TASK OBJECTIVE:
Rewrite the listing below from the line containing "Out of bed at" through the line containing "stava je besplatna za narudžbe od 50 KM i", changing "weekends" to "holidays" and keeping everything else the same. Return only those lines and leave out the pictures.

SUPPLIED DATA:
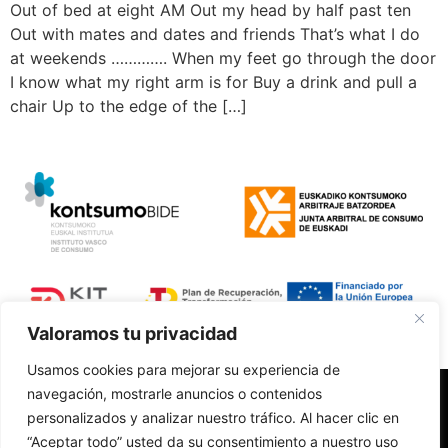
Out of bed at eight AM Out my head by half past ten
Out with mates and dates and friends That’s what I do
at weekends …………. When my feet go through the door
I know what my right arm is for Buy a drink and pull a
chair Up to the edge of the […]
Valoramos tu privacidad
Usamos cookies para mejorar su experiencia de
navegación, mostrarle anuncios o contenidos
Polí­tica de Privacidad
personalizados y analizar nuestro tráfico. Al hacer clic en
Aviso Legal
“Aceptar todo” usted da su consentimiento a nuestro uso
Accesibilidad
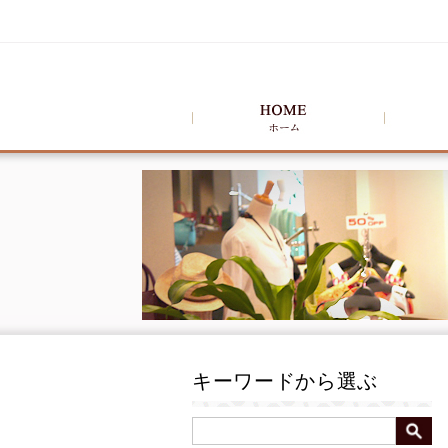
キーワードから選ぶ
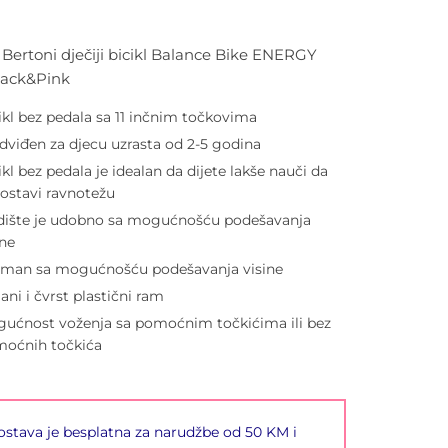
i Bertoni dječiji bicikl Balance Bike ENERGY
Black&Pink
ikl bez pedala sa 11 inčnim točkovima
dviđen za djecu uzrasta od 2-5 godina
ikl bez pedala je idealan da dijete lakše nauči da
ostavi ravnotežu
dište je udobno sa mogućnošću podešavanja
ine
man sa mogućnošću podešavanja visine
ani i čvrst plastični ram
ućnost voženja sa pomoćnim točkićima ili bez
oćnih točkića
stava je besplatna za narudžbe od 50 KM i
---
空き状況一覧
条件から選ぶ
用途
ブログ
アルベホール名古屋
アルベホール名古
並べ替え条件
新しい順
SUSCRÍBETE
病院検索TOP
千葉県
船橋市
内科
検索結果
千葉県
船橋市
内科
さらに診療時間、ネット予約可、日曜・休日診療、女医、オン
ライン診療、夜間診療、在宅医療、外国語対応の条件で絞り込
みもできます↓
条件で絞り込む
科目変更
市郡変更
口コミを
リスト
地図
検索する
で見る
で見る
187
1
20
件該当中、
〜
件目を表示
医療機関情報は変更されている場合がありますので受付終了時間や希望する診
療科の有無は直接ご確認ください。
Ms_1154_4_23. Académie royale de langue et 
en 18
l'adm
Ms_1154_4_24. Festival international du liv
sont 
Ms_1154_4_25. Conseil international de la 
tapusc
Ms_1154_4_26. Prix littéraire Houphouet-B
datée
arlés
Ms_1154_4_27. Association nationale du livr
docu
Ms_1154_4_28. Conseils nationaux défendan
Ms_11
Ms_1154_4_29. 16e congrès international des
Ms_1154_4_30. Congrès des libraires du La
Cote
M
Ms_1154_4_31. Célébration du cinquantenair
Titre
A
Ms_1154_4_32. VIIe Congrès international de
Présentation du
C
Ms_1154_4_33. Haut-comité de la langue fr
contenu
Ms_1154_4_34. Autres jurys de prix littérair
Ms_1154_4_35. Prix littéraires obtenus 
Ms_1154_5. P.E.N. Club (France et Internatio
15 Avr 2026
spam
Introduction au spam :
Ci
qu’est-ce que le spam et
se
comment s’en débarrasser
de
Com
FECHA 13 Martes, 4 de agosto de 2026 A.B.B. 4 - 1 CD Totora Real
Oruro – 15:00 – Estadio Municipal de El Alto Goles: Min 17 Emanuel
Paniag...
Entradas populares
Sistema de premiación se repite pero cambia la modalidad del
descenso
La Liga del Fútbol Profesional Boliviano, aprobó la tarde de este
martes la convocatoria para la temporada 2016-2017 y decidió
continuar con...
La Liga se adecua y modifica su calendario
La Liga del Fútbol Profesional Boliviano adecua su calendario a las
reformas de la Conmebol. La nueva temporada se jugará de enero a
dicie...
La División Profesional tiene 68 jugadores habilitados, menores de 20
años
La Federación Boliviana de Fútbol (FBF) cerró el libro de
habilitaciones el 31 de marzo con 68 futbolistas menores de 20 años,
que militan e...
--
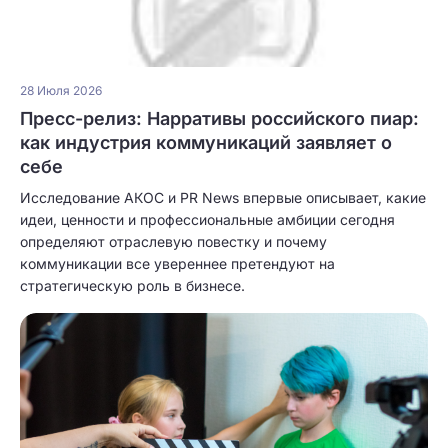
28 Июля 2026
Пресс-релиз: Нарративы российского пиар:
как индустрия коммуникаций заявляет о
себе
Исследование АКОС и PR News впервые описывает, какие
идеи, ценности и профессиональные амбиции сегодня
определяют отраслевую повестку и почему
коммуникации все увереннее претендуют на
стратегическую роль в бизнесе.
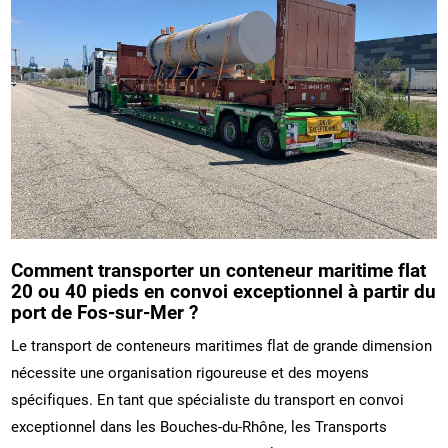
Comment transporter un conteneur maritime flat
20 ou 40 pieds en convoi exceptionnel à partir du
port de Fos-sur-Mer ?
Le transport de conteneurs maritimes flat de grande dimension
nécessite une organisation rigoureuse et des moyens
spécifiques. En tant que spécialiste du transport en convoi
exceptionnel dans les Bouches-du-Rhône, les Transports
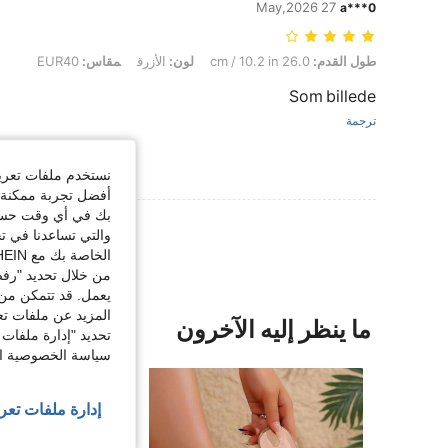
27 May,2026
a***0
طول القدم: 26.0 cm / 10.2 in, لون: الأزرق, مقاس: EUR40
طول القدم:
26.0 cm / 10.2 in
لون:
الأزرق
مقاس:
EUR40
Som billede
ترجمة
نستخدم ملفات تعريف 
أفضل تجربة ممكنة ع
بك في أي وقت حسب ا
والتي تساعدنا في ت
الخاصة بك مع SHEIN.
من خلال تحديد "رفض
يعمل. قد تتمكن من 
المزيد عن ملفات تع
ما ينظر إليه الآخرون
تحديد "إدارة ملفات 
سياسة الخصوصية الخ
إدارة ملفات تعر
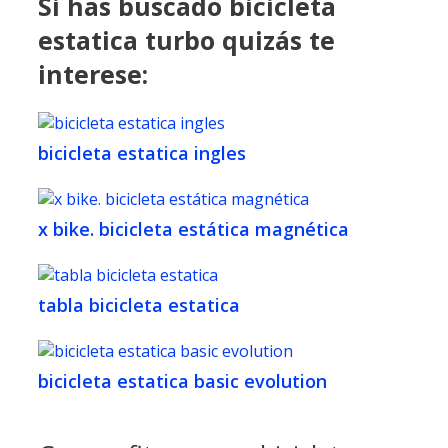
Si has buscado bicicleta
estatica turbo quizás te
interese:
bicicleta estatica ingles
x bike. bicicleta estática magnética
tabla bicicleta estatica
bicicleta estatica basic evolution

ANSWER BELOW:
Out of bed at eight AM Out my head by half past ten
Out with mates and dates and friends That’s what I do
at holidays …………. When my feet go through the door
I know what my right arm is for Buy a drink and pull a
chair Up to the edge of the […]
Valoramos tu privacidad
Usamos cookies para mejorar su experiencia de
navegación, mostrarle anuncios o contenidos
Polí­tica de Privacidad
personalizados y analizar nuestro tráfico. Al hacer clic en
Aviso Legal
“Aceptar todo” usted da su consentimiento a nuestro uso
Accesibilidad
キーワードから選ぶ
i Bertoni dječiji bicikl Balance Bike ENERGY
Black&Pink
ikl bez pedala sa 11 inčnim točkovima
dviđen za djecu uzrasta od 2-5 godina
ikl bez pedala je idealan da dijete lakše nauči da
ostavi ravnotežu
dište je udobno sa mogućnošću podešavanja
ine
man sa mogućnošću podešavanja visine
ani i čvrst plastični ram
ućnost voženja sa pomoćnim točkićima ili bez
oćnih točkića
stava je besplatna za narudžbe od 50 KM i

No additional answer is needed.